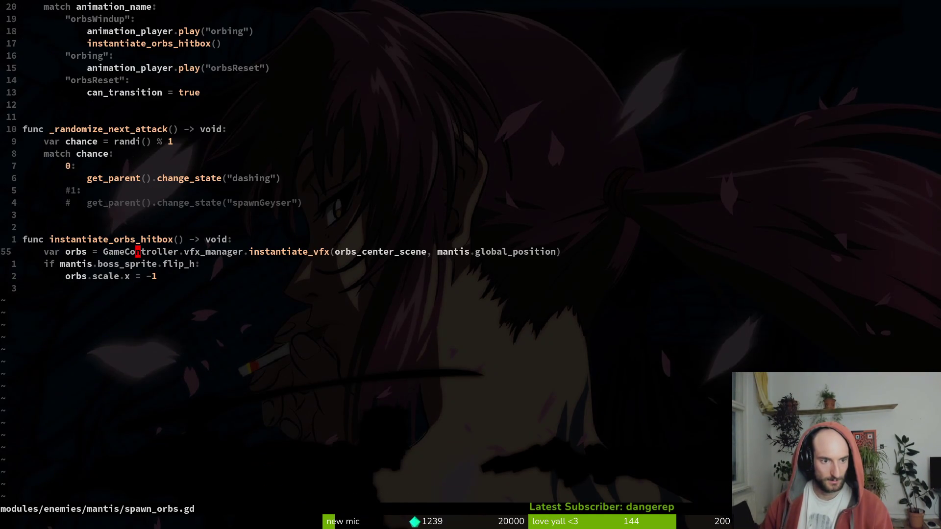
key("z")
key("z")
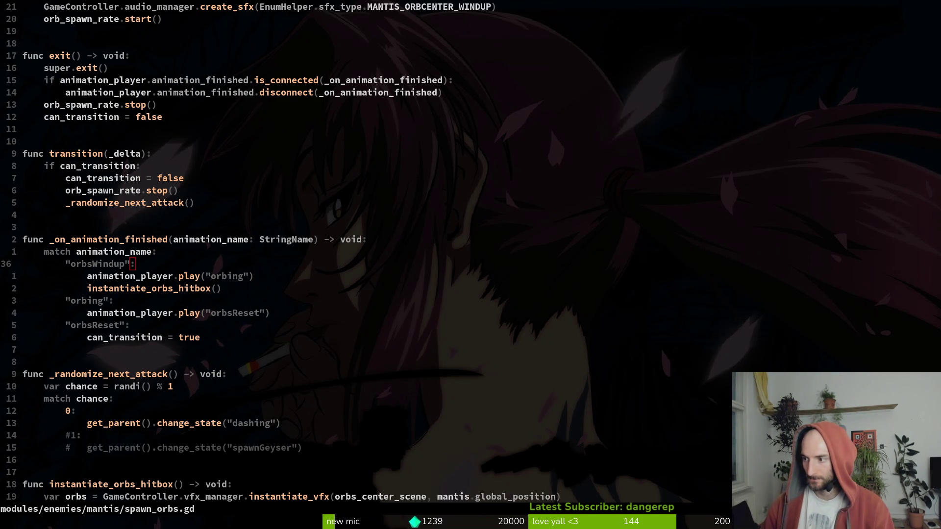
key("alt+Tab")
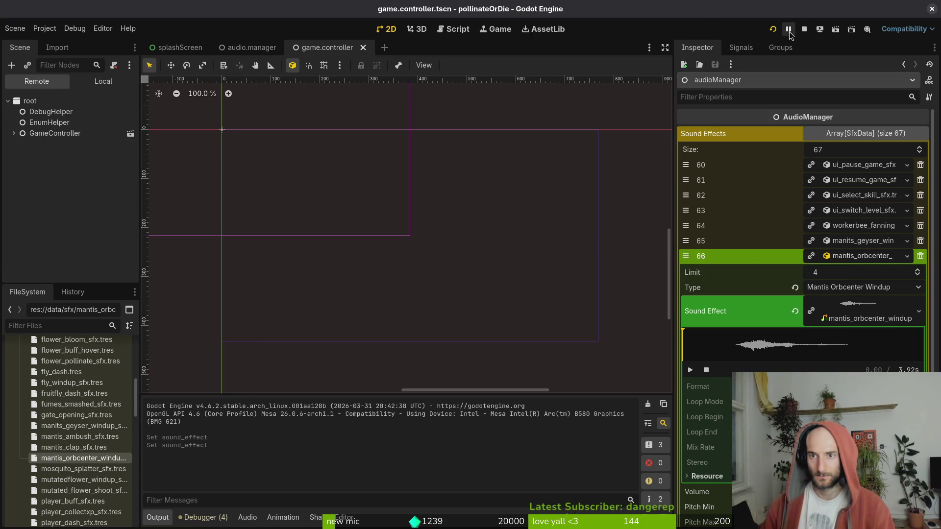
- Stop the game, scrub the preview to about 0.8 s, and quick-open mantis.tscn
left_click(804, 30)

**EXERCISE PROMPT:** A word-for-word transcription of the listing is needed, minus its images.

**RESULT OF THE TASK:**
key("z")
key("z")
key("alt+Tab")
- Stop the game, scrub the preview to about 0.8 s, and quick-open mantis.tscn
left_click(804, 30)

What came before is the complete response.